Eutychius of Alexandria Open this page in a new tab

Eutychius of Alexandria (877-940 CE), aka Sa'id b. Batriq, was the Melkite Patriarch of Alexandria. He is known for being one of the first Christian Egyptian writers to use the Arabic language. His writings include the chronicle Row of Jewels (Nazm al-Jauhar) which is also known by its Latin title Eutychii Annales ("The Annals of Eutychius"). It runs from "Creation" to Eutychius' times.

Manuscripts

Hoyland (2022:386-387) discussed various manuscripts of "The Annals of Eutychius".
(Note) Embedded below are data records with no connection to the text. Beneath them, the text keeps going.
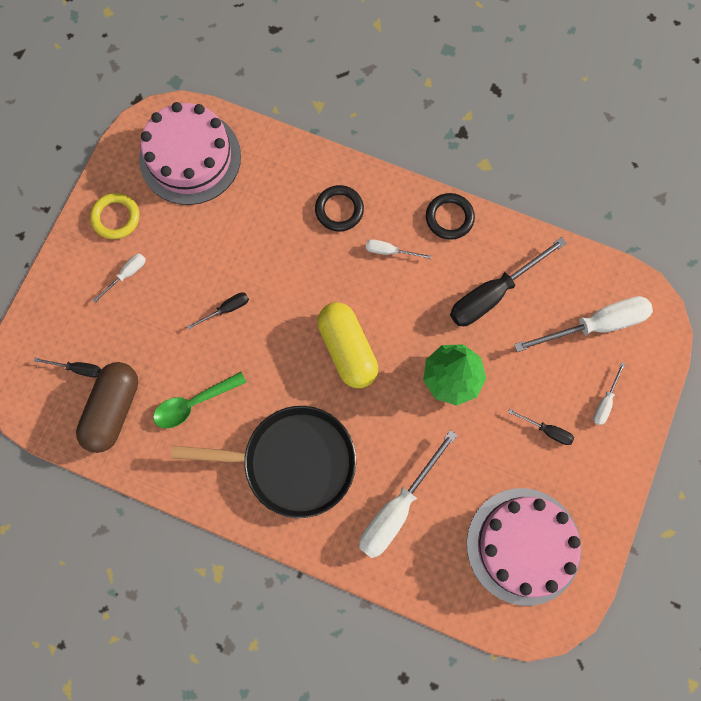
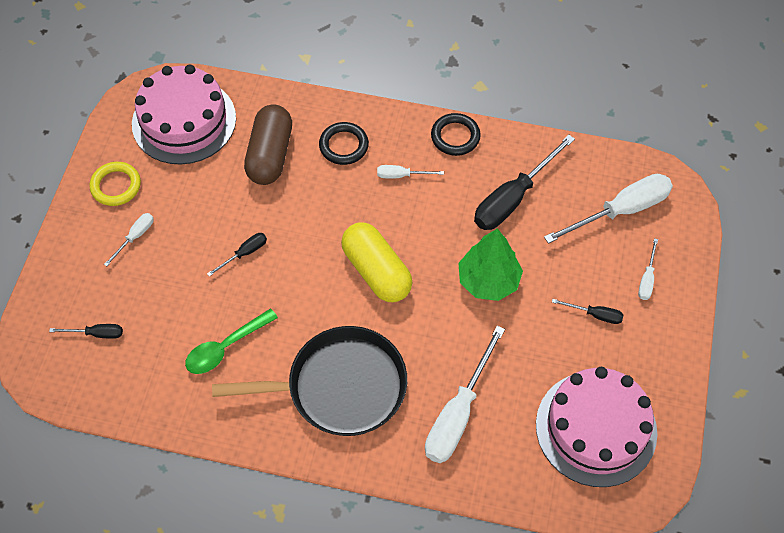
camera: 10 degrees left, 15 degrees down
brown capsule [76,362,138,453] -> brown capsule moved to [244,104,292,185]

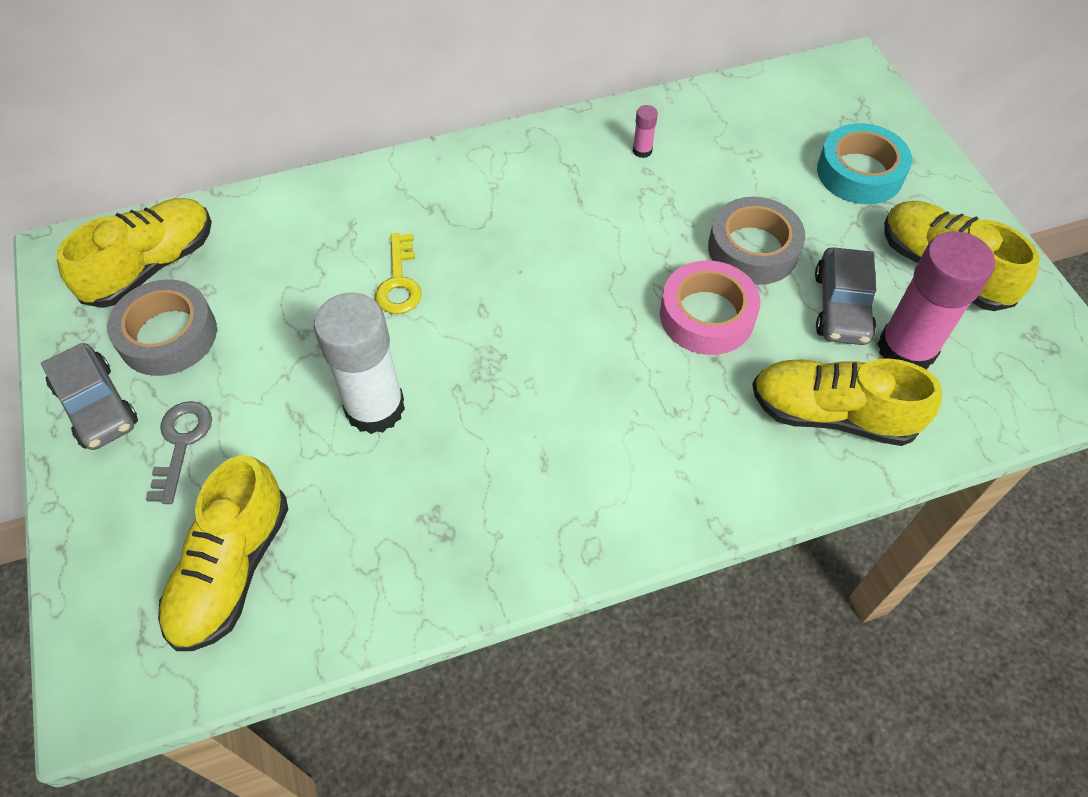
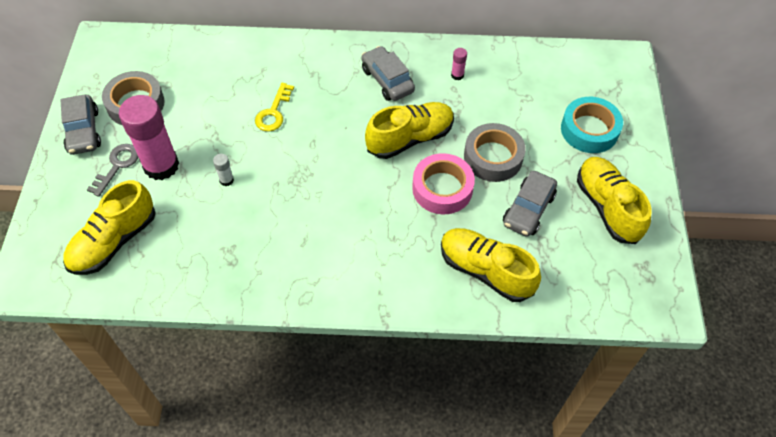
camera: 20 degrees right, 0 degrees up
yellow shoe [57,198,212,308] -> yellow shoe moved to [365,102,454,159]
white glue stick [314,292,405,434] -> white glue stick [213,154,234,186], size x0.40
pink glue stick [877,231,995,370] -> pink glue stick moved to [119,95,179,180]
none -> grey car [362,46,415,101]

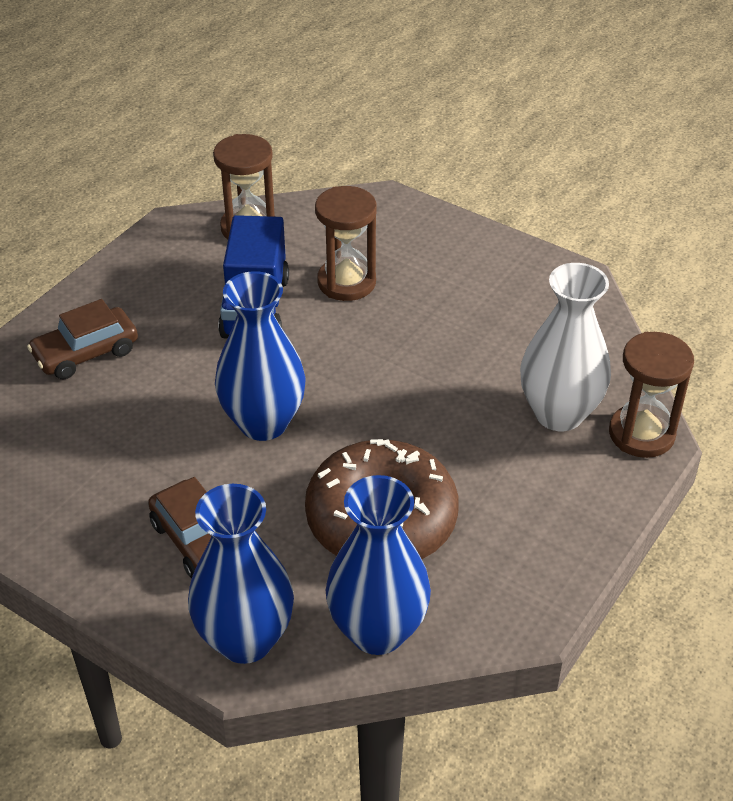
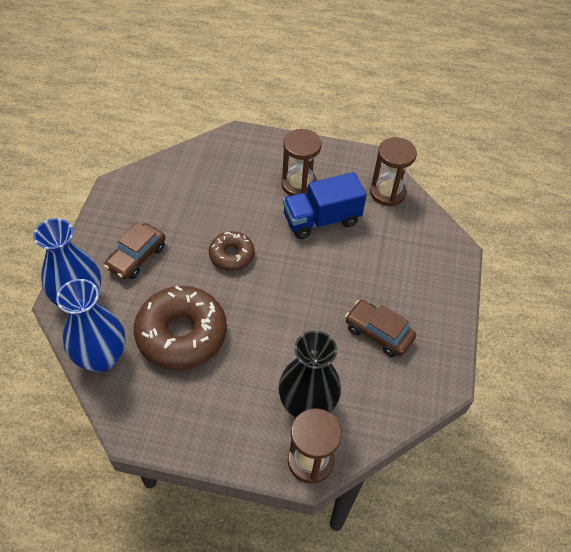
camera: 65 degrees right, 10 degrees up
brown car [27,299,138,379] -> brown car moved to [345,300,416,357]
blue vase [215,271,306,441] -> brown donut [209,231,255,271]
brown hourglass [315,186,377,301] -> brown hourglass moved to [281,129,322,196]
white vase [520,263,611,431] -> black vase [279,331,341,418]

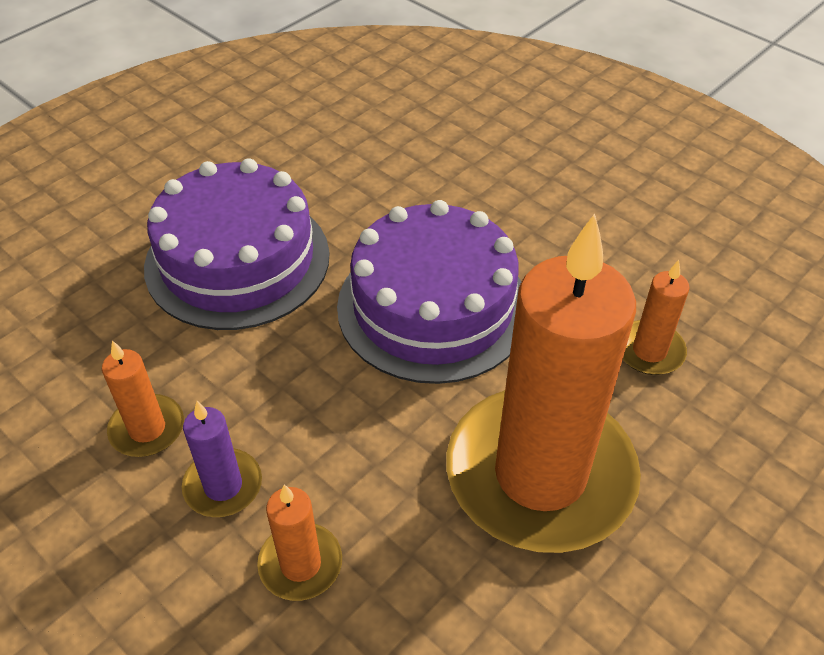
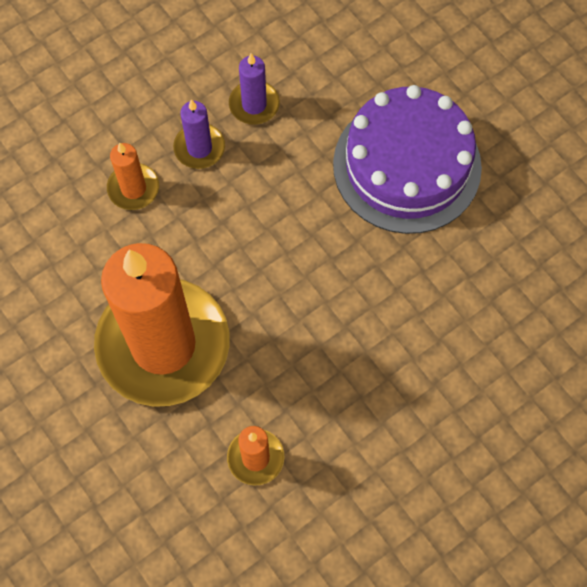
camera: 100 degrees right, 20 degrees up
orange candle [102,341,184,457] -> purple candle [229,53,280,125]
purple cake [337,200,521,384] -> none

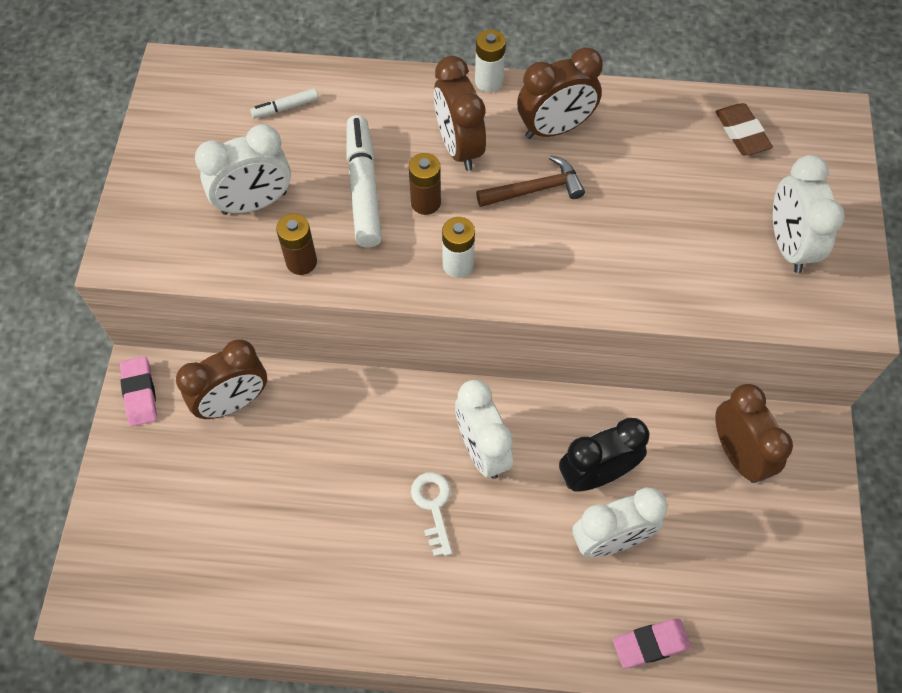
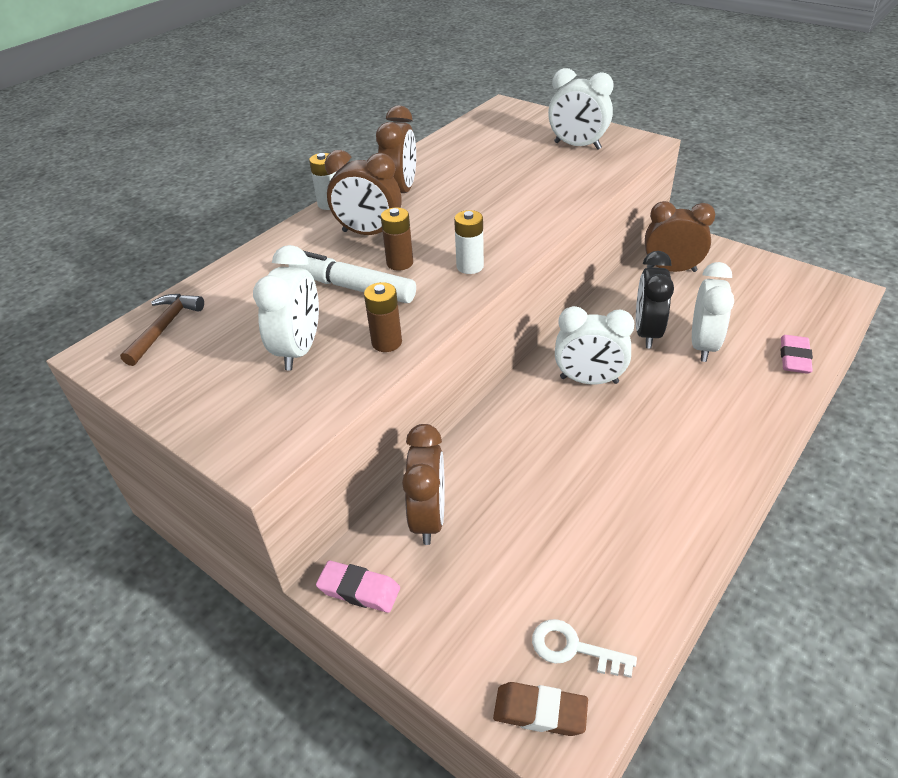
camera: 55 degrees left, 20 degrees down
white marker [250,88,319,118] -> none
white key [411,472,452,557] -> white key moved to [532,619,637,678]
brown hammer [476,155,585,207] -> brown hammer moved to [120,294,204,366]
brown eraser [715,103,773,155] -> brown eraser moved to [493,682,588,736]

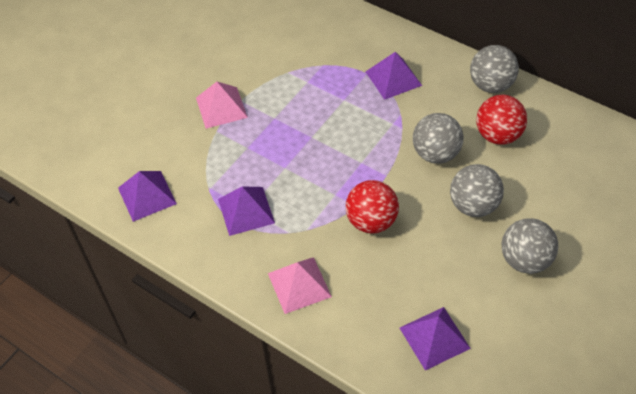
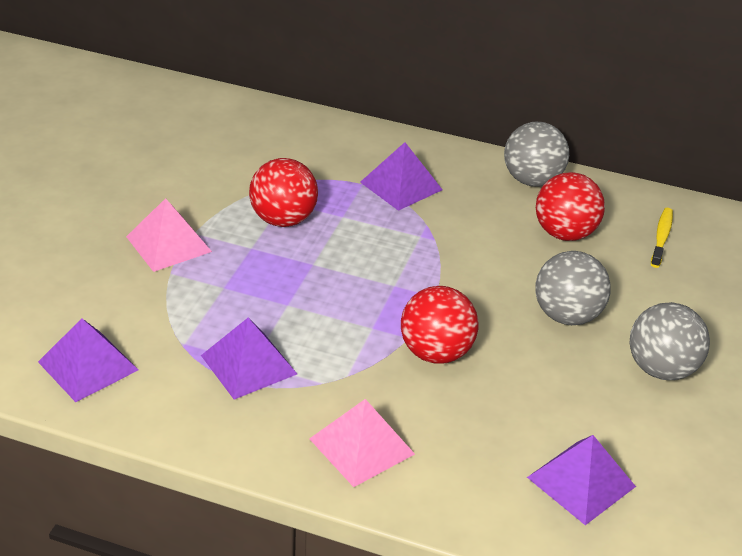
camera: 20 degrees left, 15 degrees down
grey ball [413,113,464,164] -> none
none -> red ball [249,158,318,227]
none -> yellow toothbrush [651,208,673,268]

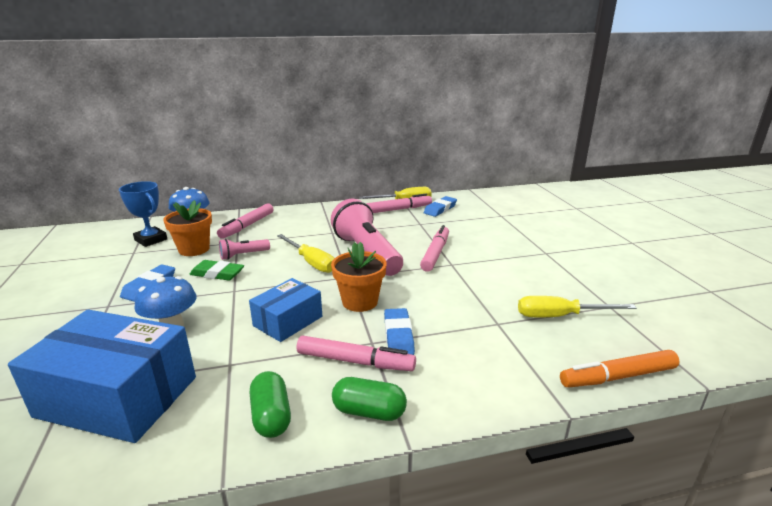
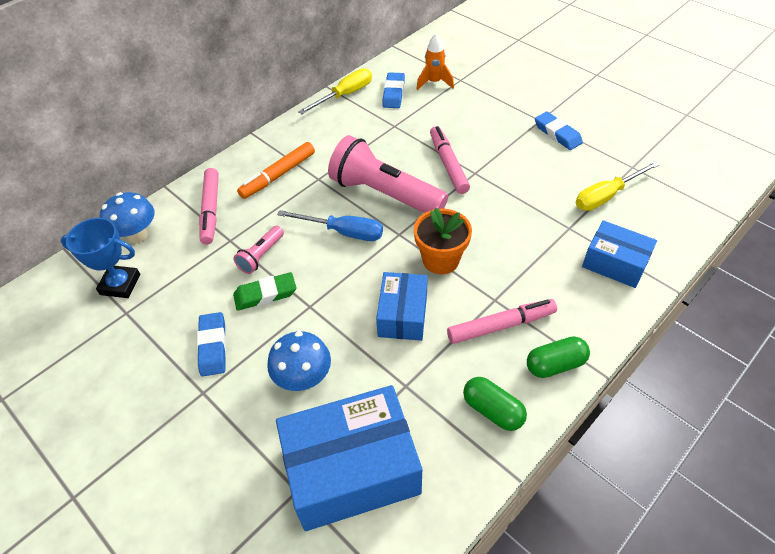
camera: 30 degrees left, 25 degrees up
orange flower pot [163,200,212,256] -> none
yellow screwdriver [277,234,335,273] -> blue screwdriver [277,210,383,241]
pink marker [367,194,432,213] -> none
blue eraser [384,308,415,355] -> blue eraser moved to [535,111,583,150]
orange marker [560,350,680,388] -> orange marker moved to [237,142,315,199]
none -> orange rocket [416,34,454,90]
none -> blue box [582,220,657,288]

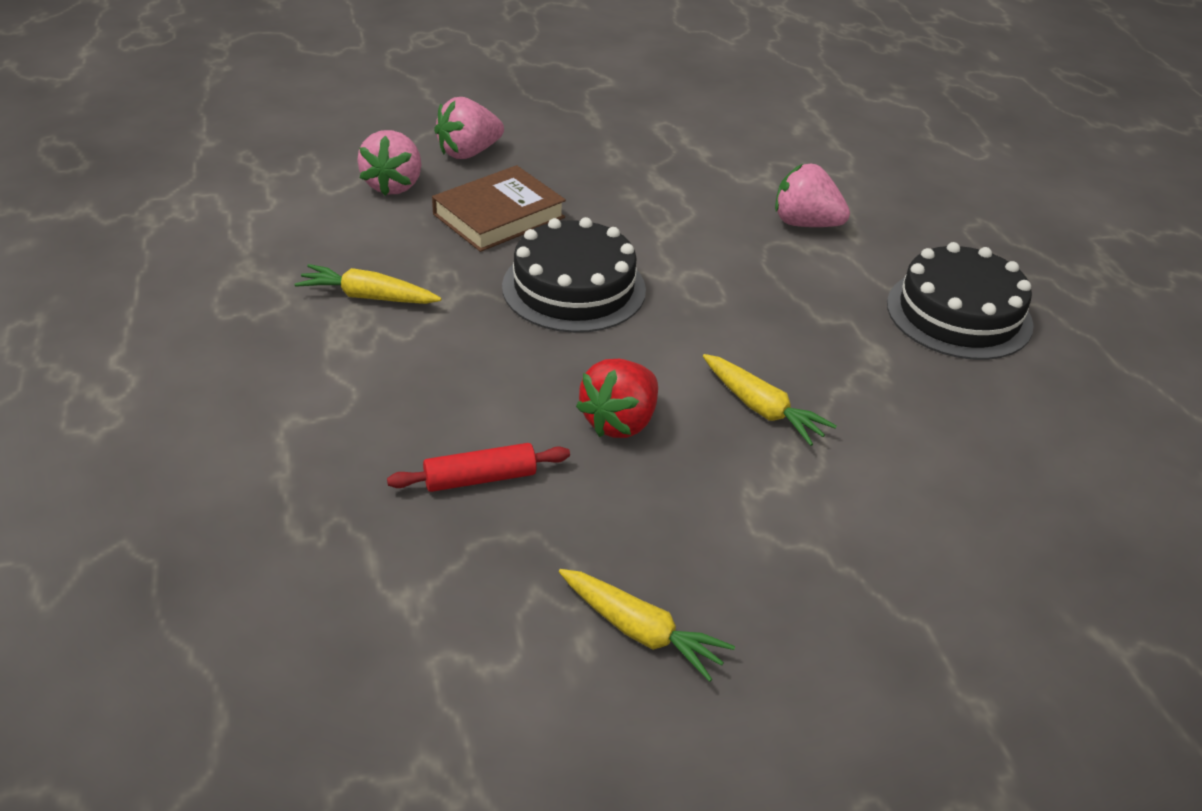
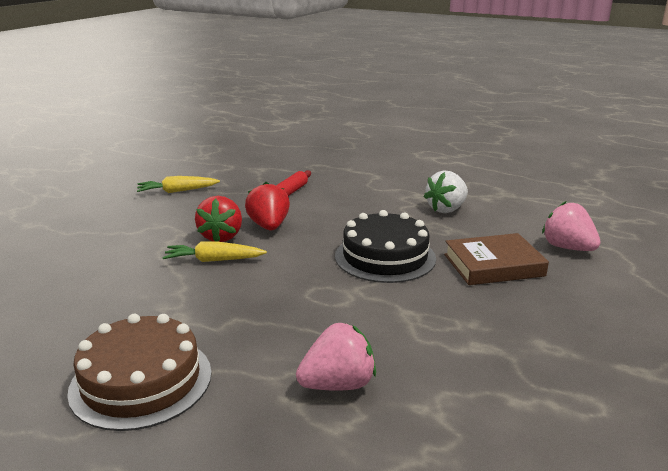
camera: 135 degrees right, 15 degrees down
yellow carrot [294,264,442,304] -> white strawberry [424,171,468,213]
brown book [432,165,566,252] -> brown book turned 75 degrees clockwise [444,233,549,285]
pink strawberry [434,97,504,159] -> none
black cake [887,242,1034,360] -> brown cake [67,314,212,431]
none -> red strawberry [195,196,242,242]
First,it is necessary to dispel the notion of Michel Breydy that there is an earlier, shorter Alexandrian recension of Eutychius’s chronicle and a later, longer Antiochene recension. In 1975 Breydy discovered an Arabic manuscript in the library of St. Catherine’s monastery on Mount Sinai (Sinai Ar. 582, henceforth S) that contained a text consisting of numerous discrete episodes from history recounted in a somewhat disjointed fashion, with little connection made between the episodes. Breydy observed that much of this material appeared, in expanded form, in the chronicle of Eutychius as published by Louis Cheikho in 1909 (henceforth C). There were two obvious ways to make sense of this discovery: either C was an expansion of S, or S was an abridgement of C. For various reasons Breydy opted for the first explanation.11 Indeed, he went further and argued that S was an autograph copy of Eutychius’s chronicle and that C was an expansion of it by the eleventh-century physician Yaḥyā al-Anṭākī. Thus, postulated Breydy, there were two distinct recensions: an Alexandrian one and an Antiochene one. This hypothesis became the prevailing view, and it has tended to put readers off using the text, faced as they are with a choice between a disjointed collection of source extracts or what Breydy has told them is a late reworking of it. There were a few dissenting voices, including Hugh Kennedy, who recognized the value of Eutychius’s chronicle for writing the history of the Melkite church,12 but it is the recent and brilliant study of Maria Conterno that demonstrates the inadequacies of Breydy’s theory. She shows that the second explanation fits the evidence much better (i.e., that S is an abridgement of C). As she puts it: The Sinai manuscript is not the archetype nor a full copy of the Annals [i.e., the chronicle of Eutychius], but an informal copy made for personal use by someone who abbreviated/excerpted the text [of Eutychius], deliberately leaving out or summarising entire portions of it.13

There is one possible alternative explanation. Conterno points out that S “is a paper codex of very small size, literally pocket size (16.5×14cm), that looks more like a notebook than like a book.”14 The handwriting is not easy to date, especially as it is a private hand, not a public one. Breydy maintained that it was very ancient, from around the tenth century, whereas Conterno favors the twelfth–thirteenth century, alleging that it resembles that of Fatimid and Ayyubid documents. It is a fairly unremarkable angular script that could fall anywhere in the range assigned by these two scholars. So it could be that a much later person copied out chunks of C, as Conterno proposes, or, if we wanted to preserve some of Breydy’s theory, we could argue that S is an earlier source book, which Eutychius either made or used, containing excerpts from various texts found in the library at St. Catherine’s or at some monastery in Palestine. In any case, we can take it that C does largely represent Eutychius’s own work, which therefore dates to the early fourth/tenth century and not to the fifth/eleventh. This is supported by another important finding of Conterno, namely that in the 20 or so manuscript copies of C the text is fairly stable, with just occasional omissions and additions (most notably, polemics against Jacobites and Nestorians),15 and so it is also much more cohesive and coherent than Breydy maintained. Here Conterno is talking about the subject matter, but in regard to wording, it is true that there are numerous minor variations in the surviving manuscripts, which reflects the fact that it was a very popular work, copied a great many times.
Footnotes

11 Set out in Breydy, Etudes.

12 Kennedy, Melkite church 329–330, and see ns. 1, 7–9. and 11. See also Griffith, Apologetics and historiography 78–80; Ebied, Saʿīd b. Baṭrīq; Stutz, Constantinus Arabicus 134.

13 Conterno, Recensions 402.

14 Conterno, Recensions 402.

15 See especially the table at Conterno, Recensions 398, which illustrates that all but five of the many passages not in S (identified by Breydy as later interpolations) are present in all the other manuscripts, and four of these are present in most manuscripts.